━━ INPUT RECORDS ━━

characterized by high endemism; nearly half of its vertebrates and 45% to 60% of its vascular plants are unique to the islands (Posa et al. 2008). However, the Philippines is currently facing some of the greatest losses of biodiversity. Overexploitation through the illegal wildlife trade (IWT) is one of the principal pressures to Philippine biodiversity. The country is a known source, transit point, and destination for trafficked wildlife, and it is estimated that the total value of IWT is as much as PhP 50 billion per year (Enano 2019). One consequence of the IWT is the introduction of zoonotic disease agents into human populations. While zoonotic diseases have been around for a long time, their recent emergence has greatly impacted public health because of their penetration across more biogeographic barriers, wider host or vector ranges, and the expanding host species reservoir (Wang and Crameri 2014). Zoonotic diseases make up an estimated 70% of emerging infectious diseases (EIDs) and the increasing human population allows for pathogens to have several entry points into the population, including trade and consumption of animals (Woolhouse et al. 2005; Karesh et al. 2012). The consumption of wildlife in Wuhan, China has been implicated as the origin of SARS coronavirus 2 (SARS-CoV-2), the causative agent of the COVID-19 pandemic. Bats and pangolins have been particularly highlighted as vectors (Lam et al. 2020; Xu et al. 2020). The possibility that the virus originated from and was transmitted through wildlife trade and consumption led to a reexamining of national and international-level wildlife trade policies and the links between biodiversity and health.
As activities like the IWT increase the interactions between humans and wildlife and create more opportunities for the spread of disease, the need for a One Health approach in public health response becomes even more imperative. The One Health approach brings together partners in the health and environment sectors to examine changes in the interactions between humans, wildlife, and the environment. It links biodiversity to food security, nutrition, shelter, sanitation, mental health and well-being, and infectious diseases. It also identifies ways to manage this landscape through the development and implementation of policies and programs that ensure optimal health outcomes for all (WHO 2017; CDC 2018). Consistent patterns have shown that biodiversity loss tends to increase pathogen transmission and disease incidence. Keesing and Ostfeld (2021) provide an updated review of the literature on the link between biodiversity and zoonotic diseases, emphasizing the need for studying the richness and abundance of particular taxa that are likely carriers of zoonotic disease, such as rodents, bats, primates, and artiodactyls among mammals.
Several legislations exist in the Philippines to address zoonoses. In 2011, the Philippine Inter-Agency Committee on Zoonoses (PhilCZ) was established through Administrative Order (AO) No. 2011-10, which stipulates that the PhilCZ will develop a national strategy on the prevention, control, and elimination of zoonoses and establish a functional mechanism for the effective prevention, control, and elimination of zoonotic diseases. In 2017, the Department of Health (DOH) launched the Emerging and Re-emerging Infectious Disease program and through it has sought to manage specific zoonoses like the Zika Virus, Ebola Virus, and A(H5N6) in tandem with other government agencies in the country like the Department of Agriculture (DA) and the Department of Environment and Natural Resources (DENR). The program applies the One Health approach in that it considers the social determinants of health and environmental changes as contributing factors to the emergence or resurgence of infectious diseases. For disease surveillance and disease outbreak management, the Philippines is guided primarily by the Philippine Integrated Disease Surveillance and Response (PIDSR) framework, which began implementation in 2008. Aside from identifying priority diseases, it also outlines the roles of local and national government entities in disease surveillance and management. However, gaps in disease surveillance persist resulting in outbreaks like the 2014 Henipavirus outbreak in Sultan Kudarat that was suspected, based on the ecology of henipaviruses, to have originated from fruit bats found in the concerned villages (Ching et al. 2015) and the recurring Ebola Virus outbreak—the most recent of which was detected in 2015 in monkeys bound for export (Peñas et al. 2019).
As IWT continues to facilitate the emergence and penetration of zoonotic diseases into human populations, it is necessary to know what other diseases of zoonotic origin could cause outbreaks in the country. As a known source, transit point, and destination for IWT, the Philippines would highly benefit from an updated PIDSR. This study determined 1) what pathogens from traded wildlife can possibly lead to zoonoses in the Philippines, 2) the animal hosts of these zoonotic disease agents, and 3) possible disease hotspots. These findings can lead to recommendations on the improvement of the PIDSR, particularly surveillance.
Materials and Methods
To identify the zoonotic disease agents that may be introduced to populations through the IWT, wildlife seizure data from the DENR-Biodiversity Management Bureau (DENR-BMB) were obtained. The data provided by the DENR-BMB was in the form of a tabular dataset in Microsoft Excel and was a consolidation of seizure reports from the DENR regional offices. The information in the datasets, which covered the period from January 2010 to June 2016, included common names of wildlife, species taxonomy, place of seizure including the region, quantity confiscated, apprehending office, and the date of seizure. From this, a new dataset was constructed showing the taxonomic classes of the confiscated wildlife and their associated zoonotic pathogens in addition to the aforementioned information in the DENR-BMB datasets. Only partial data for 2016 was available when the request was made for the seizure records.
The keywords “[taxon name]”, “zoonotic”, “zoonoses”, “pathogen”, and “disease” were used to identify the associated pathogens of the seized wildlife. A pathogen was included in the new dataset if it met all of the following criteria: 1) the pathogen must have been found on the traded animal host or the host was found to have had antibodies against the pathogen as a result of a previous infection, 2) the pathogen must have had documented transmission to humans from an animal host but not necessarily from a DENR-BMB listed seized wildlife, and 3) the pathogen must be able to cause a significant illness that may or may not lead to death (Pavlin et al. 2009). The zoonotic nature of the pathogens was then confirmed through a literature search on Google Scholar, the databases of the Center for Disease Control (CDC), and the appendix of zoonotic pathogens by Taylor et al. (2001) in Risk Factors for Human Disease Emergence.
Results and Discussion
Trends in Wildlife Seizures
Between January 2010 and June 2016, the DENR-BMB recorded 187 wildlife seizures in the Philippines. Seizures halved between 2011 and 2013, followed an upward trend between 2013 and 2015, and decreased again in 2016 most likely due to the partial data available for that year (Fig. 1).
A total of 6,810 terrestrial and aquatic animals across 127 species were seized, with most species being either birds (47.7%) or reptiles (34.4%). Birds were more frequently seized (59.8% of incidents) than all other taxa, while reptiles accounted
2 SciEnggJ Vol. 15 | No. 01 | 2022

━━━

YOUR GOAL
When you transcribe the records above, keep every line exactly the same.

TASK SOLUTION
characterized by high endemism; nearly half of its vertebrates and 45% to 60% of its vascular plants are unique to the islands (Posa et al. 2008). However, the Philippines is currently facing some of the greatest losses of biodiversity. Overexploitation through the illegal wildlife trade (IWT) is one of the principal pressures to Philippine biodiversity. The country is a known source, transit point, and destination for trafficked wildlife, and it is estimated that the total value of IWT is as much as PhP 50 billion per year (Enano 2019). One consequence of the IWT is the introduction of zoonotic disease agents into human populations. While zoonotic diseases have been around for a long time, their recent emergence has greatly impacted public health because of their penetration across more biogeographic barriers, wider host or vector ranges, and the expanding host species reservoir (Wang and Crameri 2014). Zoonotic diseases make up an estimated 70% of emerging infectious diseases (EIDs) and the increasing human population allows for pathogens to have several entry points into the population, including trade and consumption of animals (Woolhouse et al. 2005; Karesh et al. 2012). The consumption of wildlife in Wuhan, China has been implicated as the origin of SARS coronavirus 2 (SARS-CoV-2), the causative agent of the COVID-19 pandemic. Bats and pangolins have been particularly highlighted as vectors (Lam et al. 2020; Xu et al. 2020). The possibility that the virus originated from and was transmitted through wildlife trade and consumption led to a reexamining of national and international-level wildlife trade policies and the links between biodiversity and health.
As activities like the IWT increase the interactions between humans and wildlife and create more opportunities for the spread of disease, the need for a One Health approach in public health response becomes even more imperative. The One Health approach brings together partners in the health and environment sectors to examine changes in the interactions between humans, wildlife, and the environment. It links biodiversity to food security, nutrition, shelter, sanitation, mental health and well-being, and infectious diseases. It also identifies ways to manage this landscape through the development and implementation of policies and programs that ensure optimal health outcomes for all (WHO 2017; CDC 2018). Consistent patterns have shown that biodiversity loss tends to increase pathogen transmission and disease incidence. Keesing and Ostfeld (2021) provide an updated review of the literature on the link between biodiversity and zoonotic diseases, emphasizing the need for studying the richness and abundance of particular taxa that are likely carriers of zoonotic disease, such as rodents, bats, primates, and artiodactyls among mammals.
Several legislations exist in the Philippines to address zoonoses. In 2011, the Philippine Inter-Agency Committee on Zoonoses (PhilCZ) was established through Administrative Order (AO) No. 2011-10, which stipulates that the PhilCZ will develop a national strategy on the prevention, control, and elimination of zoonoses and establish a functional mechanism for the effective prevention, control, and elimination of zoonotic diseases. In 2017, the Department of Health (DOH) launched the Emerging and Re-emerging Infectious Disease program and through it has sought to manage specific zoonoses like the Zika Virus, Ebola Virus, and A(H5N6) in tandem with other government agencies in the country like the Department of Agriculture (DA) and the Department of Environment and Natural Resources (DENR). The program applies the One Health approach in that it considers the social determinants of health and environmental changes as contributing factors to the emergence or resurgence of infectious diseases. For disease surveillance and disease outbreak management, the Philippines is guided primarily by the Philippine Integrated Disease Surveillance and Response (PIDSR) framework, which began implementation in 2008. Aside from identifying priority diseases, it also outlines the roles of local and national government entities in disease surveillance and management. However, gaps in disease surveillance persist resulting in outbreaks like the 2014 Henipavirus outbreak in Sultan Kudarat that was suspected, based on the ecology of henipaviruses, to have originated from fruit bats found in the concerned villages (Ching et al. 2015) and the recurring Ebola Virus outbreak—the most recent of which was detected in 2015 in monkeys bound for export (Peñas et al. 2019).
As IWT continues to facilitate the emergence and penetration of zoonotic diseases into human populations, it is necessary to know what other diseases of zoonotic origin could cause outbreaks in the country. As a known source, transit point, and destination for IWT, the Philippines would highly benefit from an updated PIDSR. This study determined 1) what pathogens from traded wildlife can possibly lead to zoonoses in the Philippines, 2) the animal hosts of these zoonotic disease agents, and 3) possible disease hotspots. These findings can lead to recommendations on the improvement of the PIDSR, particularly surveillance.
Materials and Methods
To identify the zoonotic disease agents that may be introduced to populations through the IWT, wildlife seizure data from the DENR-Biodiversity Management Bureau (DENR-BMB) were obtained. The data provided by the DENR-BMB was in the form of a tabular dataset in Microsoft Excel and was a consolidation of seizure reports from the DENR regional offices. The information in the datasets, which covered the period from January 2010 to June 2016, included common names of wildlife, species taxonomy, place of seizure including the region, quantity confiscated, apprehending office, and the date of seizure. From this, a new dataset was constructed showing the taxonomic classes of the confiscated wildlife and their associated zoonotic pathogens in addition to the aforementioned information in the DENR-BMB datasets. Only partial data for 2016 was available when the request was made for the seizure records.
The keywords “[taxon name]”, “zoonotic”, “zoonoses”, “pathogen”, and “disease” were used to identify the associated pathogens of the seized wildlife. A pathogen was included in the new dataset if it met all of the following criteria: 1) the pathogen must have been found on the traded animal host or the host was found to have had antibodies against the pathogen as a result of a previous infection, 2) the pathogen must have had documented transmission to humans from an animal host but not necessarily from a DENR-BMB listed seized wildlife, and 3) the pathogen must be able to cause a significant illness that may or may not lead to death (Pavlin et al. 2009). The zoonotic nature of the pathogens was then confirmed through a literature search on Google Scholar, the databases of the Center for Disease Control (CDC), and the appendix of zoonotic pathogens by Taylor et al. (2001) in Risk Factors for Human Disease Emergence.
Results and Discussion
Trends in Wildlife Seizures
Between January 2010 and June 2016, the DENR-BMB recorded 187 wildlife seizures in the Philippines. Seizures halved between 2011 and 2013, followed an upward trend between 2013 and 2015, and decreased again in 2016 most likely due to the partial data available for that year (Fig. 1).
A total of 6,810 terrestrial and aquatic animals across 127 species were seized, with most species being either birds (47.7%) or reptiles (34.4%). Birds were more frequently seized (59.8% of incidents) than all other taxa, while reptiles accounted
2 SciEnggJ Vol. 15 | No. 01 | 2022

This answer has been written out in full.